Başka uyaranların varlığı ve şiddeti ( gürültü, ısı, ışık, müzik vb..)

Bilginin tam ve eksiksiz olarak duyu organlarımıza erişebilmesi için ortamdaki başka uyaranları, olabildiğince denetlememiz gerekir. Çünkü bilgiler duyularımıza gelirken ortamın süzgecinden geçer. Yani gürültü veya sessizlik, bireyin, bireyin ilgi veya ilgisizliği, düş kurma, beynin başka şeylerle ilgili olması televizyon, müzik vb.. birçok etken bilgilerin duyularımıza ulaşma miktarını ve derecesini belirler. Bu nedenle ders dinlerken ya da çalışırken bulunduğunuz ortam ile göstereceğimiz davranış büyük önem taşır. Kısacası;Öğrenmek için, öncelikle bilgileri tam olarak algılamamız gerekiyor.Öğrenilecek bilgilerle ilgili, önceki tanışıklığımız ya da birikimlerimiz:
Bilgilerin kolayca anlaşılabilmesi öğrenilecek konu ile ilgili önceden edindiğimiz bilgiler de büyük önem taşır. Bu nedenle öğreneceğimiz konu ile ilgili yapacağımız ön hazırlık, bilgileri kolayca anlayabilmemizi, dersi kolayca dinleyebilmemizi ve bilgileri edinme süresi boyunca uyanık kalmamızı sağlar.
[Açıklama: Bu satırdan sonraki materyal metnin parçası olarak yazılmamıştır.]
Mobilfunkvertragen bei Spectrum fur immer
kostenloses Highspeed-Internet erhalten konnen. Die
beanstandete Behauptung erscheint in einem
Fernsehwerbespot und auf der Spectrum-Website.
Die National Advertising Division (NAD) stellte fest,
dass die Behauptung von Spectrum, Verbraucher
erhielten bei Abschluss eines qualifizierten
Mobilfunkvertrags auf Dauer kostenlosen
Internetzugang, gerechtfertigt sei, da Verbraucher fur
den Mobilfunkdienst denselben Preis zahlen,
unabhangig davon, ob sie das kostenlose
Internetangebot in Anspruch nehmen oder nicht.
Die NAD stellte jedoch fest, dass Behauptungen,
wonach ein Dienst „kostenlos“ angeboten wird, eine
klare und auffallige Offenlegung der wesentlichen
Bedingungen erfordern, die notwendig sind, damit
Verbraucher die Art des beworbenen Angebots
İlk önce hoşlanmadığınız dersi çalışın
Eğer örneğin A dersini çalışmayı pek sevmiyorsanız ve A dersi sizin uykunuzu getiriyorsa henüz yorgun değilken ve isteğiniz ve enerjiniz varken önce onu çalışmaya gayret edin. Çoğumuz sevdiğimiz şeylere öncelik vererek en sevdiğimiz dersten başlamak isteriz. Oysa bize en zor veya sıkıcı gelenler genelde en çok enerjimizi alanlardır. En çok hoşlandığınız dersi en sona bırakmaya çalışın. Belli bir konuyu programladığınız gece çalışmaktan kaçındığınızı fark ederseniz ertesi sabah kahvaltıdan bir saat önce uyanın o zaman kaçındığınız dersi çalışmak size daha uygun gelebilir. Bu şekilde istemediğiniz -hoş olmayan- bir etkinliği çözmüş olarak güne başlamış olursunuz.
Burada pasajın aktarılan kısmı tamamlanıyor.